▸ **WHAT TO WORK ON**:
Only the number is wanted: how many lines in the data contain "MARIMEKKO"?

Segment Start: DATA TO EXAMINE

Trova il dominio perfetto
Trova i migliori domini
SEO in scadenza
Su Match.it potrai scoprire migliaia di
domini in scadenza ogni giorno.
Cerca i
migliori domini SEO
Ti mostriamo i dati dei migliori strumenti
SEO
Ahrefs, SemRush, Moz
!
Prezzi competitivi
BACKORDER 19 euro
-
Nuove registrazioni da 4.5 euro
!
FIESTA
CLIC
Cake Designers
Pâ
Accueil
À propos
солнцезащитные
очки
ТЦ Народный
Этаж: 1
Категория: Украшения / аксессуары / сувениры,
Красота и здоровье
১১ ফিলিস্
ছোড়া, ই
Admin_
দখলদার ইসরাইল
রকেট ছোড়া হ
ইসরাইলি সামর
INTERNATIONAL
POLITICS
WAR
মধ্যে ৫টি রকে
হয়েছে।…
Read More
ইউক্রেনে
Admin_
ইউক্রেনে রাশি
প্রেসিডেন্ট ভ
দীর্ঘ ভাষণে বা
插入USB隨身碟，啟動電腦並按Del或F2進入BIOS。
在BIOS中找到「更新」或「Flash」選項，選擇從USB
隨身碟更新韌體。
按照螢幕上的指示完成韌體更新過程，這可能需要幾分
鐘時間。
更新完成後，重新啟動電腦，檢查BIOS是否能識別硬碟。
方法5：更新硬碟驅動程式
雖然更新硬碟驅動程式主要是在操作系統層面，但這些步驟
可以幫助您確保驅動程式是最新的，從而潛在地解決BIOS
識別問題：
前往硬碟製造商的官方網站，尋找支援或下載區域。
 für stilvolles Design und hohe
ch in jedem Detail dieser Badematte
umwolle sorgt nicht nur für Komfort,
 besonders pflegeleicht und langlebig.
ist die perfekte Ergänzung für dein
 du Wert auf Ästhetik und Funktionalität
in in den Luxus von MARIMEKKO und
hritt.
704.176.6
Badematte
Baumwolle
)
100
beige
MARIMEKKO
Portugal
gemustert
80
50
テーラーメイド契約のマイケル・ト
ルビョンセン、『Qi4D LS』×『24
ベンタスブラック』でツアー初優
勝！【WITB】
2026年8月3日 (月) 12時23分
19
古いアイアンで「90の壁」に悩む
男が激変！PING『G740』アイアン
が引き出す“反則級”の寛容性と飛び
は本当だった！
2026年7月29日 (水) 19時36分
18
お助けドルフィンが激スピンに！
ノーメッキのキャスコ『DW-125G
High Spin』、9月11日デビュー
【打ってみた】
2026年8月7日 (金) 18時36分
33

Segment End: DATA TO EXAMINE
Segment Start: DATA TO EXAMINE

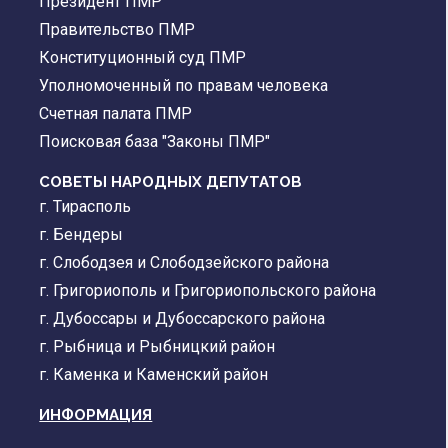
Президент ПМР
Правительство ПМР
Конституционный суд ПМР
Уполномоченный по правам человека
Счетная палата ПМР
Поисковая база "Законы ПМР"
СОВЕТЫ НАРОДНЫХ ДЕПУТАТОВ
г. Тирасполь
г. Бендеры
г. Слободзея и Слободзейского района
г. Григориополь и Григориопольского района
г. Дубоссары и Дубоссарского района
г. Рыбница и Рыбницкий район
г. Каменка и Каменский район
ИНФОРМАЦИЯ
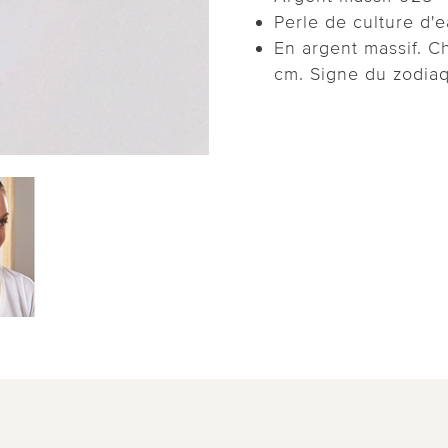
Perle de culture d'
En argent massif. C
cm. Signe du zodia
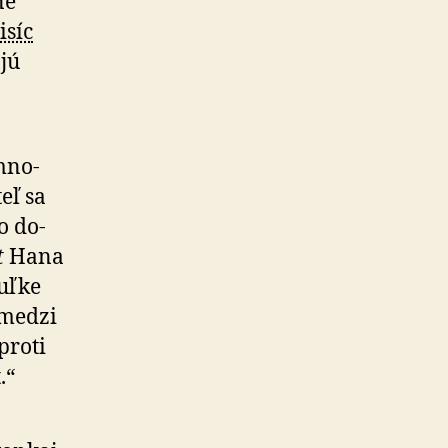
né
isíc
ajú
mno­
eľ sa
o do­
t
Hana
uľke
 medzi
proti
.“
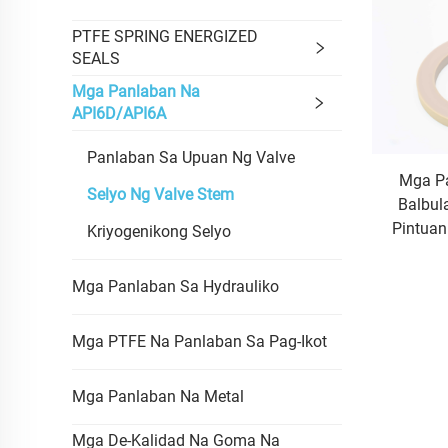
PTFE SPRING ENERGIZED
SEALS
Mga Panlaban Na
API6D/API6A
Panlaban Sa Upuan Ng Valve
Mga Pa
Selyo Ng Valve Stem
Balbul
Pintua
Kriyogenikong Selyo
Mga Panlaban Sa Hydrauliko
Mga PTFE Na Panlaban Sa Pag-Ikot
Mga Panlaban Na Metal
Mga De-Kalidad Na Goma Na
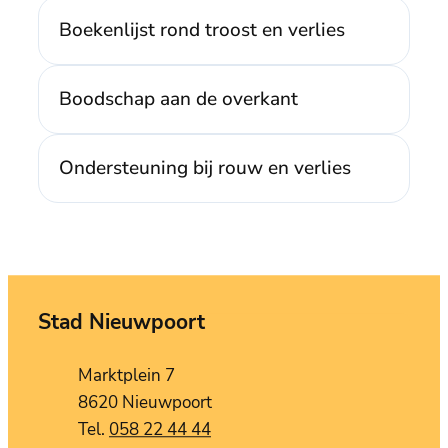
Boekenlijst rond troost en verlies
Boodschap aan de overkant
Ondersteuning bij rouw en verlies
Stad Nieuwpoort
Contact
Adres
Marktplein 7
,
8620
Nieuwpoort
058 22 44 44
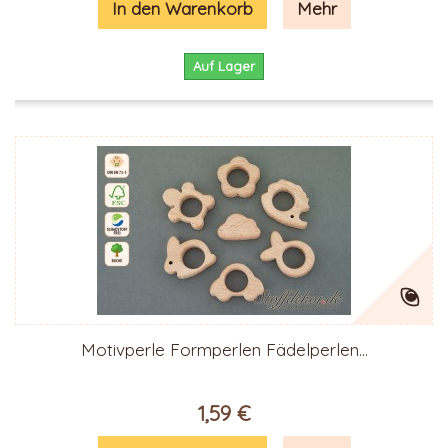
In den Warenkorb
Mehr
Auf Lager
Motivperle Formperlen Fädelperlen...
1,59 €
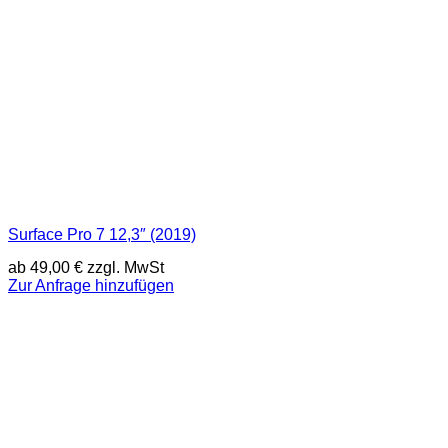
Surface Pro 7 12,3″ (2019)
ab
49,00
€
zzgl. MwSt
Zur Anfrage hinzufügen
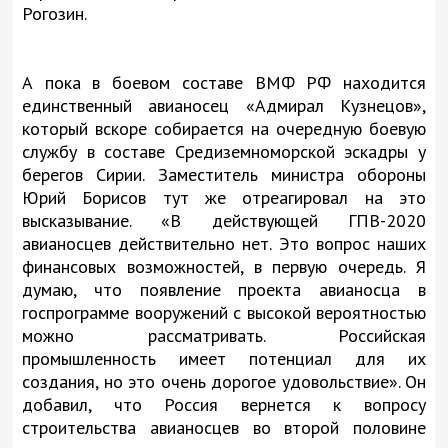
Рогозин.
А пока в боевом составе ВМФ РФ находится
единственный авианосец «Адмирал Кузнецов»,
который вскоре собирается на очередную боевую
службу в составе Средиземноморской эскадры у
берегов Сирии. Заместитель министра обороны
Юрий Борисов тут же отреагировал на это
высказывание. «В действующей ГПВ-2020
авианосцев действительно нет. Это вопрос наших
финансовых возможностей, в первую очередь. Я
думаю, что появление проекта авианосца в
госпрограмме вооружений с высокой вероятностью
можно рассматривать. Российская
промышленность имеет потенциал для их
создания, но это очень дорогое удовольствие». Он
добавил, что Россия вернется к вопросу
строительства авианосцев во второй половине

Segment End: DATA TO EXAMINE
Segment Start: DATA TO EXAMINE

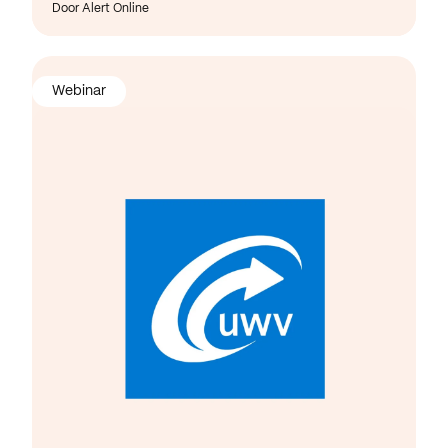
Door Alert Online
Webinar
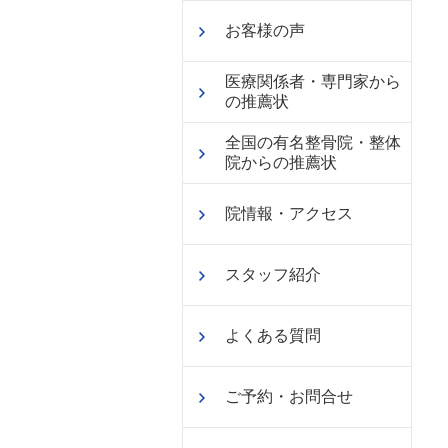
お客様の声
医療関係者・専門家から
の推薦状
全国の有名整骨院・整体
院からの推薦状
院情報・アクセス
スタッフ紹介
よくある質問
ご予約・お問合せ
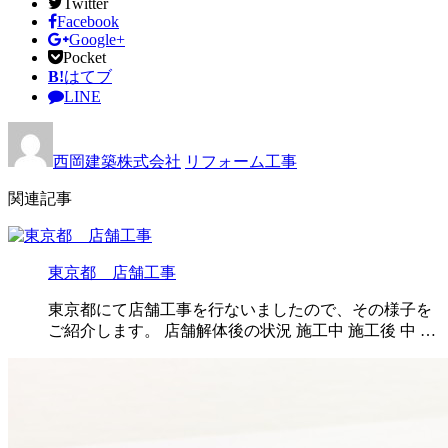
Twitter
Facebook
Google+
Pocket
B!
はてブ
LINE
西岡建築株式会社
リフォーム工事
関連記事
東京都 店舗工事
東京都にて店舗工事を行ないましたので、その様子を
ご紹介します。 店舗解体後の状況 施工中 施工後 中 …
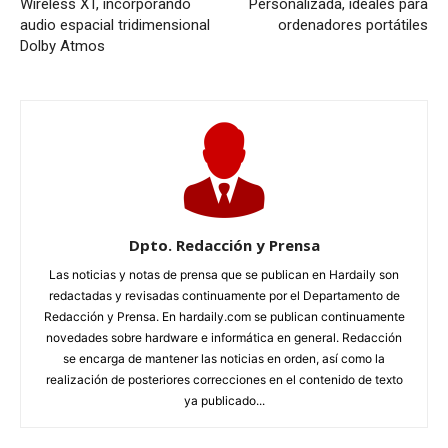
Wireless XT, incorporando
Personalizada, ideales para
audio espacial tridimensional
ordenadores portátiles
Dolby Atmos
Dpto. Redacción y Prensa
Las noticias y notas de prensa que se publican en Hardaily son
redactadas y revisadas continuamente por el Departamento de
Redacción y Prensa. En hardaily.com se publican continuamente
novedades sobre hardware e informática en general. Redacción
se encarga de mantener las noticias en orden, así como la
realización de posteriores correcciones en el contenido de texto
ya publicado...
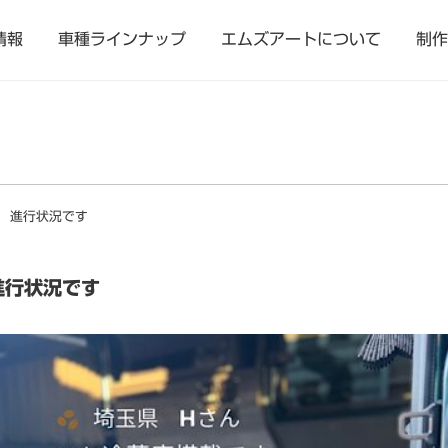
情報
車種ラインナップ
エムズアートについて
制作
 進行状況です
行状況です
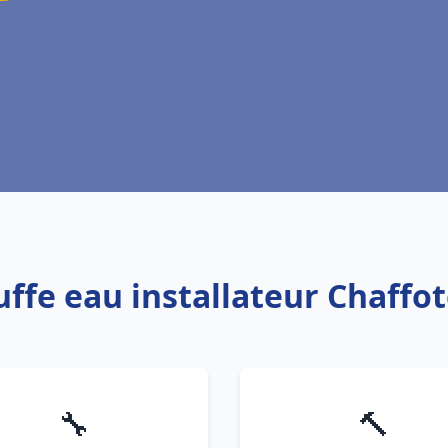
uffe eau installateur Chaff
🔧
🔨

Segment End: DATA TO EXAMINE

▸ **RESPONSE FOR THIS EXERCISE**:
2